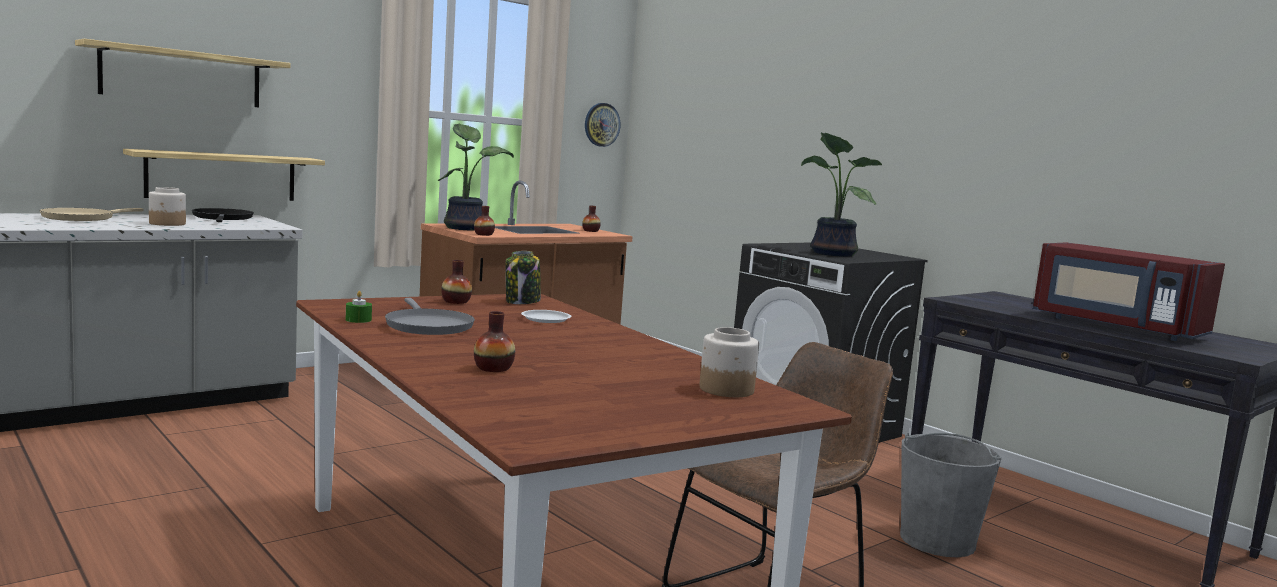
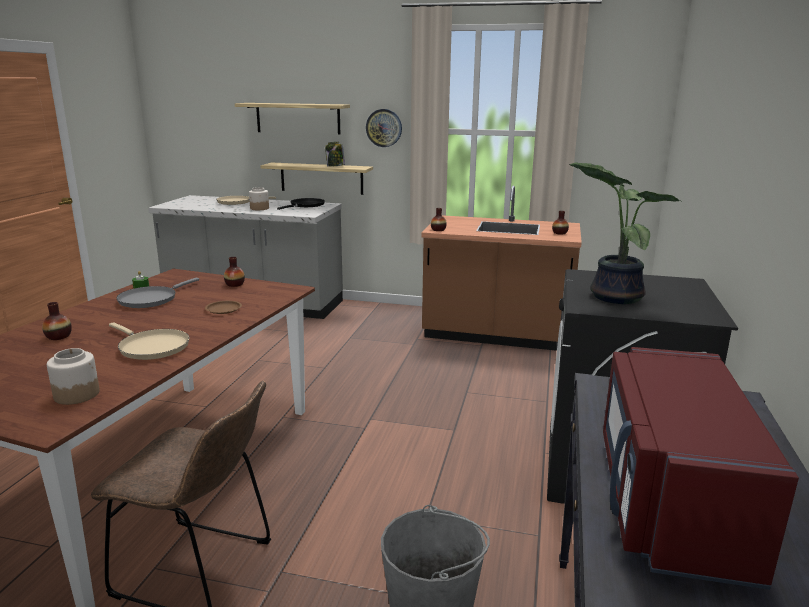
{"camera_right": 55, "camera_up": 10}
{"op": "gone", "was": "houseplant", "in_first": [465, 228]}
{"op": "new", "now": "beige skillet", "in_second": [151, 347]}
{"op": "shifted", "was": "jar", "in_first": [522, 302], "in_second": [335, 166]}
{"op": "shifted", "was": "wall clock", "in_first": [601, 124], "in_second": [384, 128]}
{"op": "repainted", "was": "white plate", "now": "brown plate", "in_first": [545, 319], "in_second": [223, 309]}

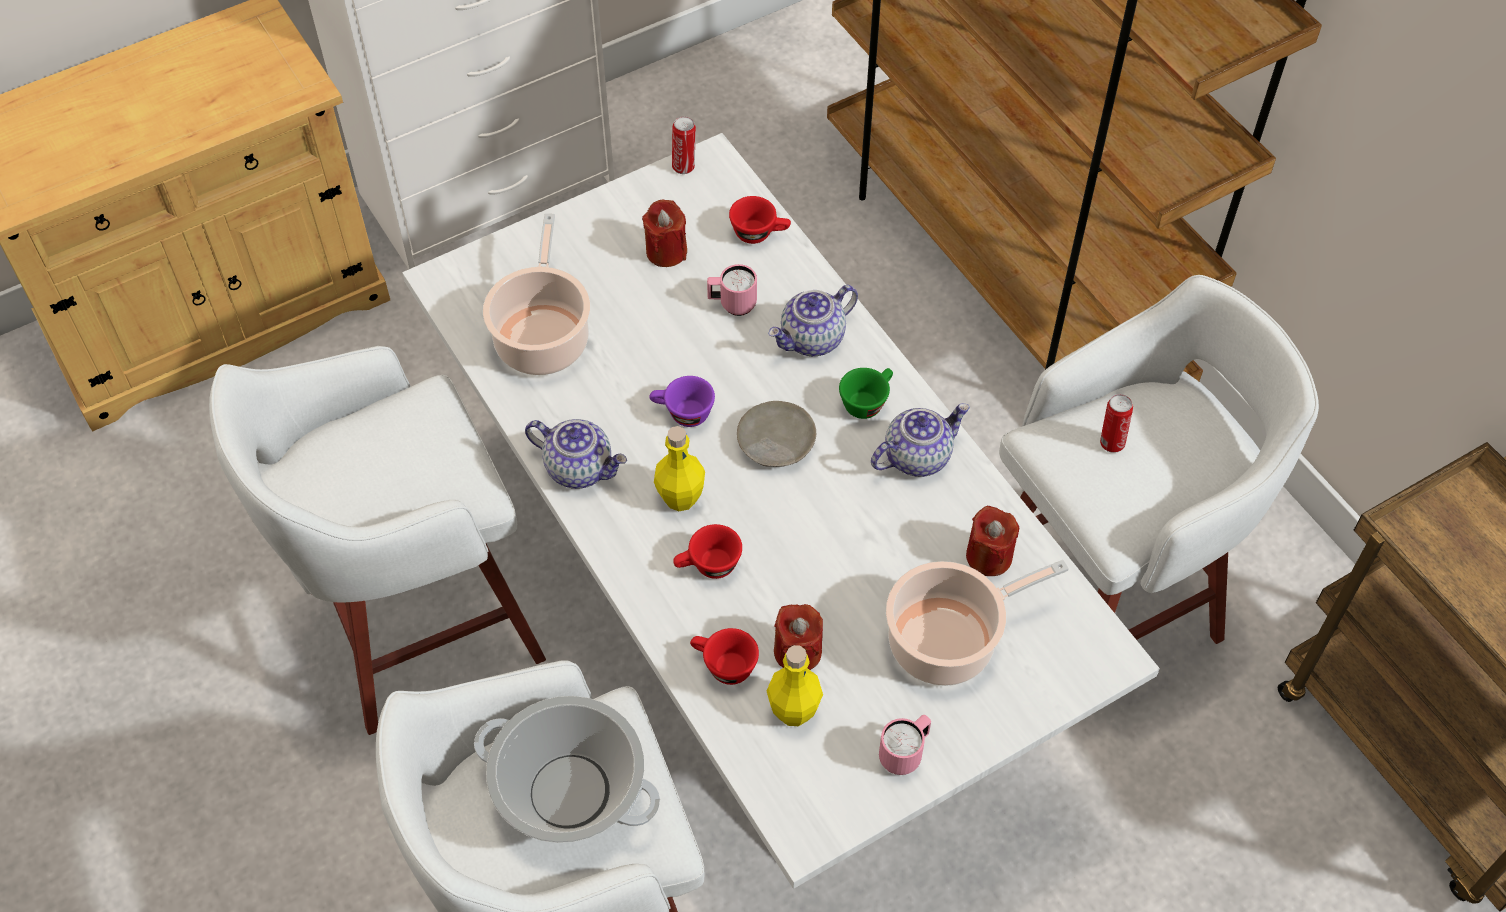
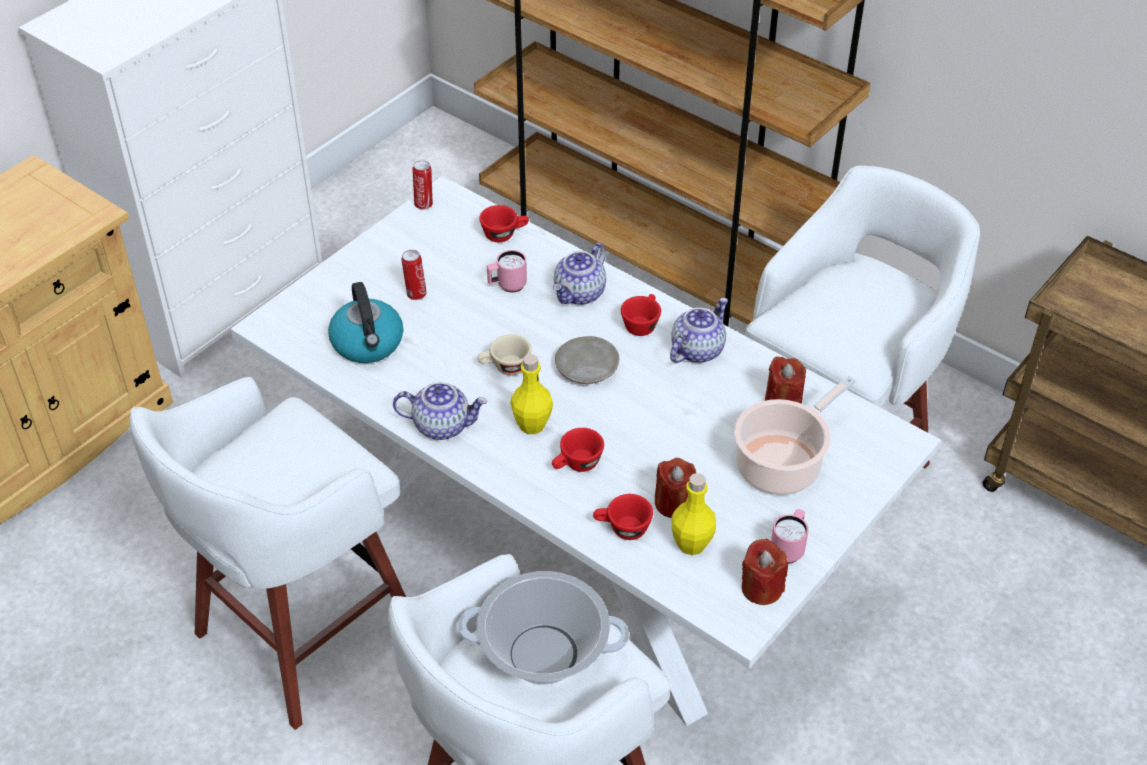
{"camera_right": -20, "camera_up": -10}
{"op": "shifted", "was": "red-coloured candle", "in_first": [666, 251], "in_second": [761, 588]}
{"op": "shifted", "was": "metal can", "in_first": [1111, 442], "in_second": [415, 294]}
{"op": "swapped", "was": "cooking pot", "now": "kettle", "in_first": [543, 336], "in_second": [368, 344]}
{"op": "repainted", "was": "purplish small cup", "now": "beige small cup", "in_first": [682, 413], "in_second": [505, 368]}
{"op": "repainted", "was": "green small cup", "now": "red-coloured small cup", "in_first": [867, 401], "in_second": [641, 324]}

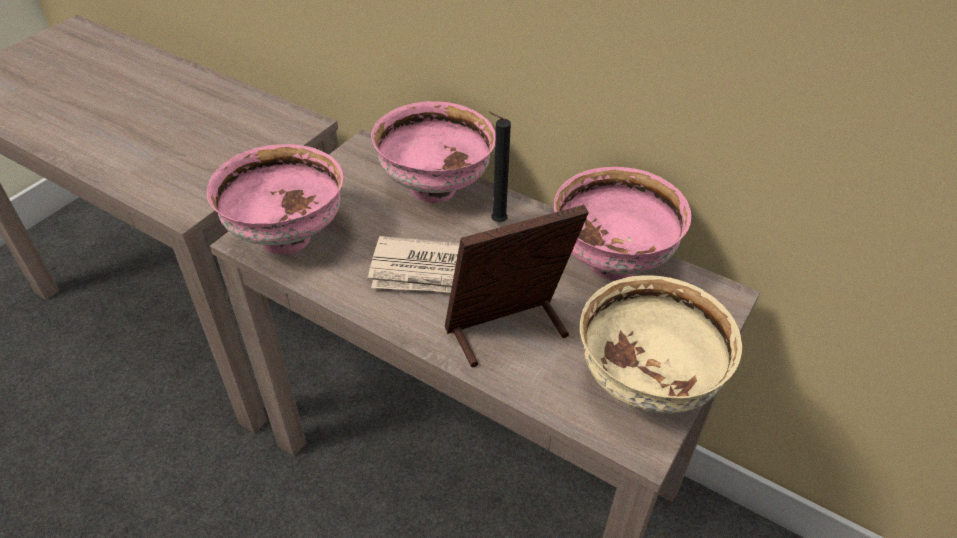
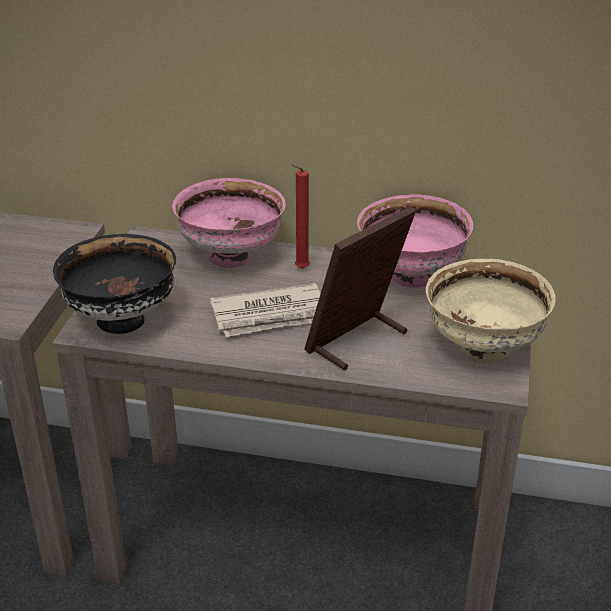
{"camera_right": -20, "camera_up": -10}
{"op": "repainted", "was": "pink deep dish", "now": "black deep dish", "in_first": [287, 236], "in_second": [121, 319]}
{"op": "repainted", "was": "black candle", "now": "red-coloured candle", "in_first": [496, 222], "in_second": [300, 269]}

———

Instructions for the task
Your task is to return the entries above exactly, with no pictures.

Result of the task
{"camera_right": 55, "camera_up": 10}
{"op": "gone", "was": "houseplant", "in_first": [465, 228]}
{"op": "new", "now": "beige skillet", "in_second": [151, 347]}
{"op": "shifted", "was": "jar", "in_first": [522, 302], "in_second": [335, 166]}
{"op": "shifted", "was": "wall clock", "in_first": [601, 124], "in_second": [384, 128]}
{"op": "repainted", "was": "white plate", "now": "brown plate", "in_first": [545, 319], "in_second": [223, 309]}

{"camera_right": -20, "camera_up": -10}
{"op": "shifted", "was": "red-coloured candle", "in_first": [666, 251], "in_second": [761, 588]}
{"op": "shifted", "was": "metal can", "in_first": [1111, 442], "in_second": [415, 294]}
{"op": "swapped", "was": "cooking pot", "now": "kettle", "in_first": [543, 336], "in_second": [368, 344]}
{"op": "repainted", "was": "purplish small cup", "now": "beige small cup", "in_first": [682, 413], "in_second": [505, 368]}
{"op": "repainted", "was": "green small cup", "now": "red-coloured small cup", "in_first": [867, 401], "in_second": [641, 324]}

{"camera_right": -20, "camera_up": -10}
{"op": "repainted", "was": "pink deep dish", "now": "black deep dish", "in_first": [287, 236], "in_second": [121, 319]}
{"op": "repainted", "was": "black candle", "now": "red-coloured candle", "in_first": [496, 222], "in_second": [300, 269]}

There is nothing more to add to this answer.